Ülkücülerin, kendisini devletten, bayraktan, milletten, dinden yana tavır almış bir hareket olarak gördüklerini ve öyle de olduklarını kaydeden Yelis, verdikleri mücadelede haklı olduklarına inandıklarını ve bu uğurda bedeller ödediklerini aktardı.

Sol kesimin de farklı bir duyarlılıkla bir mücadele içinde olduğunu dile getiren Yelis, sözlerini şöyle sürdürdü:

"Sol kesim de kendi penceresinden, işçi haklarını ve emeği savunduğunu, daha beynelmilel hareket olduklarını, sermayeye karşı olduklarını iddia ediyorlardı. Onlar da o pencereden bakarak mücadelenin içerisindelerdi. Fakat herkes olaya mikro pencereden, parçalanmış küçük alanlardan baktığı için büyük resmin dışında meseleleri incelediler. Belki biz de aynı hatayı yaptık. Çok mikro baktık olaylara. Büyük resme bakamadık. Bakamayınca da kendinize çok inanınca da her fedakarlığı yapabilir bir konuma geçiyorsunuz. Bu hal sol için de geçerliydi, sağ için de geçerliydi."
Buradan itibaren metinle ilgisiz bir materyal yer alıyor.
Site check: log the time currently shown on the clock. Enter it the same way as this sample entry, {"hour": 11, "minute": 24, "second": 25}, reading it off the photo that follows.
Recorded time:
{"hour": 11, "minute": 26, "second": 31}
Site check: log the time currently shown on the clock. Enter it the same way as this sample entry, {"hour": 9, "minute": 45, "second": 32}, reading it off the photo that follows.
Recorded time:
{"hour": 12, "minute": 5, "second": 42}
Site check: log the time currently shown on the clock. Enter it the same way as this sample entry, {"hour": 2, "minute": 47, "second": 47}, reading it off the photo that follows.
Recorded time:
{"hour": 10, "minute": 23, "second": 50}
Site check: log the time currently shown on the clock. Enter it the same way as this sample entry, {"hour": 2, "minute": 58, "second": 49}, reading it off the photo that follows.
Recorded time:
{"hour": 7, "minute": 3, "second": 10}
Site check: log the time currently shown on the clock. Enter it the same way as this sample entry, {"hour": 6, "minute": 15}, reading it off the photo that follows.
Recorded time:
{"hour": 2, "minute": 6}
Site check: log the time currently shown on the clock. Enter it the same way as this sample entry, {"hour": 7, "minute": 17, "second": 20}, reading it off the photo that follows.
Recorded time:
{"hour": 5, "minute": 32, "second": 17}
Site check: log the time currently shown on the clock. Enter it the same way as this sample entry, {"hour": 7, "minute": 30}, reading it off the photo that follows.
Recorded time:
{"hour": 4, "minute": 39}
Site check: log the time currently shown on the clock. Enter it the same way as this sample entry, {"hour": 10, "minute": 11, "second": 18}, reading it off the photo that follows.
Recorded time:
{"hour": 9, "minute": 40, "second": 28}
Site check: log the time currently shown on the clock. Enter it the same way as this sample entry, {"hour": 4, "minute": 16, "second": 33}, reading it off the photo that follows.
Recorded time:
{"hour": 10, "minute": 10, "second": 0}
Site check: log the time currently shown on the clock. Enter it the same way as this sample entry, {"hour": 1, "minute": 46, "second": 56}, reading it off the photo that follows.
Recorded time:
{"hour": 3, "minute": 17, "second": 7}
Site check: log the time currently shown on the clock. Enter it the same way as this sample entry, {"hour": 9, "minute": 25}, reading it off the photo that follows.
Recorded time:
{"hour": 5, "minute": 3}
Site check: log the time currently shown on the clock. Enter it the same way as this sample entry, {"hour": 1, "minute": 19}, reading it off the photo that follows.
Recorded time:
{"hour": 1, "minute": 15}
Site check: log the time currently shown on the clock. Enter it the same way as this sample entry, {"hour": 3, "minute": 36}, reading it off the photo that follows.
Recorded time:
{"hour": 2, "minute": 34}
- "Fatura herkese kesildi"

12 Eylül öncesinde toplumda büyük bir bölünme olduğuna işaret eden Yelis, "Biz mahalli pencerelerden, yerel pencerelerden meseleye bakıyorduk. O baktığımız noktalardan da çok şiddetli mücadeleler oluyordu. 12 Eylül'de bir düdük çaldı, oyun bitti denildi, oyun bitince herkes kendi alanına çekildi ve herkesten her yaptığının ideolojisi, fikri, niyeti ne olduğuna bakılmadan hesap soruldu, fatura kesildi." diye konuştu.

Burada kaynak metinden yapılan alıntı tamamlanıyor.